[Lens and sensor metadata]
== Segment start ==
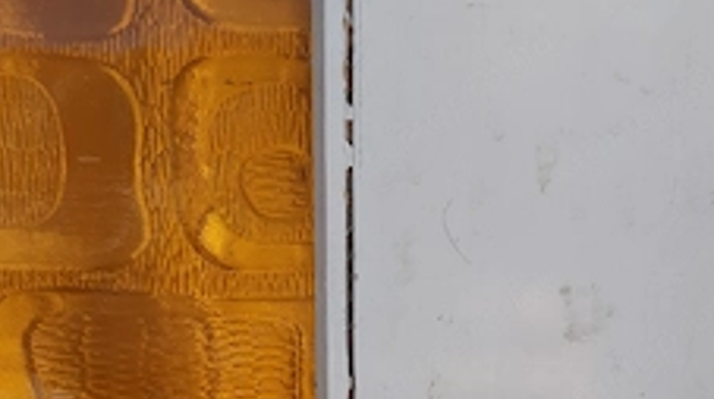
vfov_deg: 22.9
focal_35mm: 50
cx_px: 365
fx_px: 945
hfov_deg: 41.4
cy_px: 399
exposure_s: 1/910
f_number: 1.7
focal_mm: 3.93
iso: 40
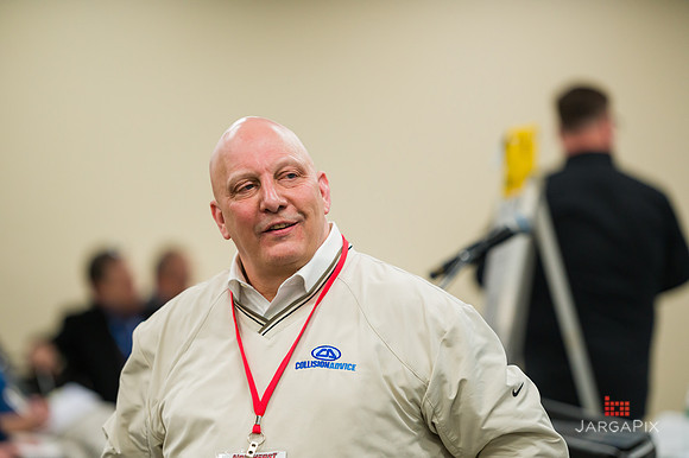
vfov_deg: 8.1
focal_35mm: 170
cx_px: 344
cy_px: 229
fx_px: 3252
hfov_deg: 12.1
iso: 1600
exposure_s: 1/500
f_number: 3.2
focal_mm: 170
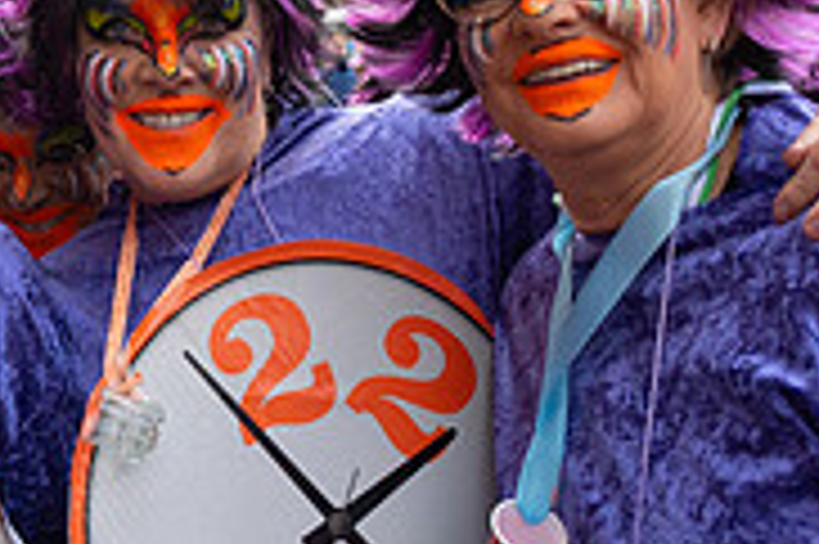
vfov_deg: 15.8
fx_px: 1955
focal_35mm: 86
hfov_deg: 22.5
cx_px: -50
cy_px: 205
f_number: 4
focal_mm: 18
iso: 400
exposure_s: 1/2500
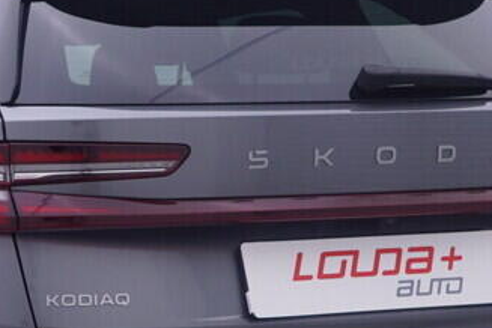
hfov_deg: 19.9
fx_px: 1356
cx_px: -14
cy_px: 280
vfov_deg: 13.7
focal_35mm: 99
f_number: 5
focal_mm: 15
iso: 200
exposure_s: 1/80
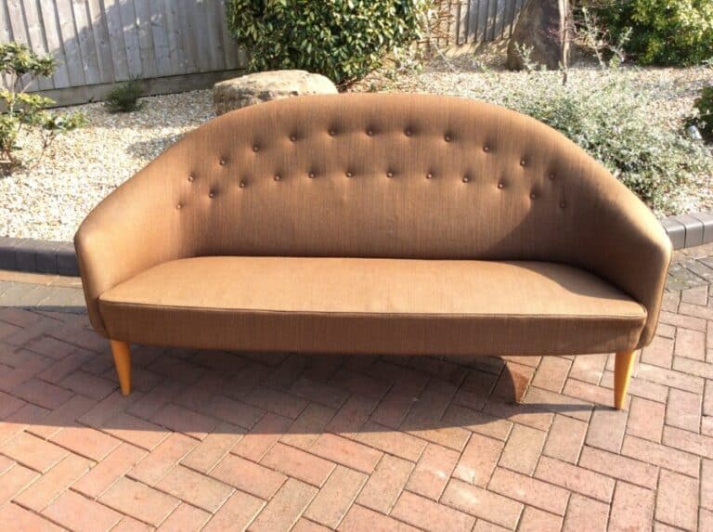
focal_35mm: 32
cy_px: 266
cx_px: 356
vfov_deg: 44.0
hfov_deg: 56.9
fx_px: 658
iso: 32
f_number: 2.4
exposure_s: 1/306
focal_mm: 3.3
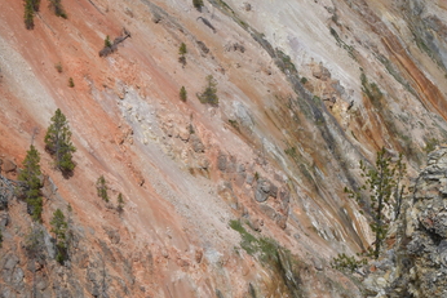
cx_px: 185
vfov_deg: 7.7
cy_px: 163
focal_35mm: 178
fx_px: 2211
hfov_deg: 11.5
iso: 400
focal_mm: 55
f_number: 13
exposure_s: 1/750
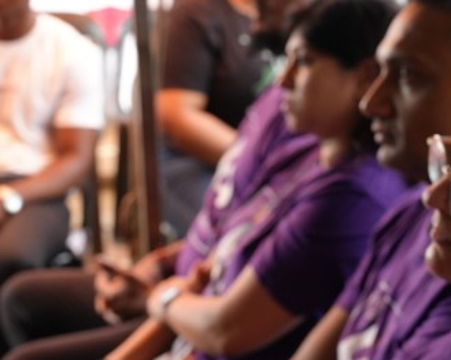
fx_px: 1535
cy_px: 318
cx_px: 219
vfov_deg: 13.3
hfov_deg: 16.7
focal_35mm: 115
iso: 1000
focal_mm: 35
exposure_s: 1/160
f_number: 4
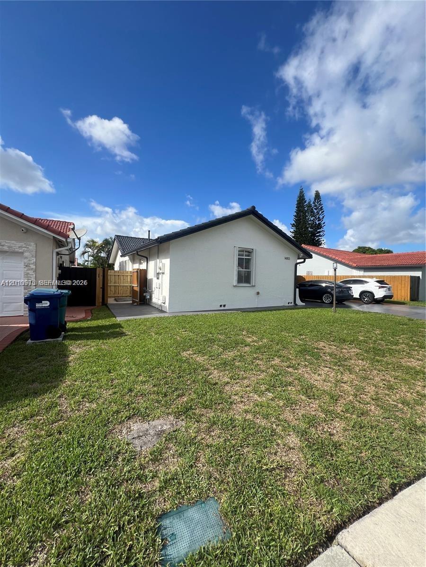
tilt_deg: -1.2
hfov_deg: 89.9
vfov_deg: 106.2
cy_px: 284
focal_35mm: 13
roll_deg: -1.1
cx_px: 213
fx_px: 213
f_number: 1.8
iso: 32
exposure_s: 1/1672
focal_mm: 1.57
== Segment end ==
▸ **Requirement**: What is needed is an exact copy of the data, with the pictures removed.

▸ **Problem solution**:
vfov_deg: 22.9
focal_35mm: 50
cx_px: 365
fx_px: 945
hfov_deg: 41.4
cy_px: 399
exposure_s: 1/910
f_number: 1.7
focal_mm: 3.93
iso: 40
vfov_deg: 8.1
focal_35mm: 170
cx_px: 344
cy_px: 229
fx_px: 3252
hfov_deg: 12.1
iso: 1600
exposure_s: 1/500
f_number: 3.2
focal_mm: 170
vfov_deg: 15.8
fx_px: 1955
focal_35mm: 86
hfov_deg: 22.5
cx_px: -50
cy_px: 205
f_number: 4
focal_mm: 18
iso: 400
exposure_s: 1/2500
hfov_deg: 19.9
fx_px: 1356
cx_px: -14
cy_px: 280
vfov_deg: 13.7
focal_35mm: 99
f_number: 5
focal_mm: 15
iso: 200
exposure_s: 1/80
focal_35mm: 32
cy_px: 266
cx_px: 356
vfov_deg: 44.0
hfov_deg: 56.9
fx_px: 658
iso: 32
f_number: 2.4
exposure_s: 1/306
focal_mm: 3.3
cx_px: 185
vfov_deg: 7.7
cy_px: 163
focal_35mm: 178
fx_px: 2211
hfov_deg: 11.5
iso: 400
focal_mm: 55
f_number: 13
exposure_s: 1/750
fx_px: 1535
cy_px: 318
cx_px: 219
vfov_deg: 13.3
hfov_deg: 16.7
focal_35mm: 115
iso: 1000
focal_mm: 35
exposure_s: 1/160
f_number: 4
tilt_deg: -1.2
hfov_deg: 89.9
vfov_deg: 106.2
cy_px: 284
focal_35mm: 13
roll_deg: -1.1
cx_px: 213
fx_px: 213
f_number: 1.8
iso: 32
exposure_s: 1/1672
focal_mm: 1.57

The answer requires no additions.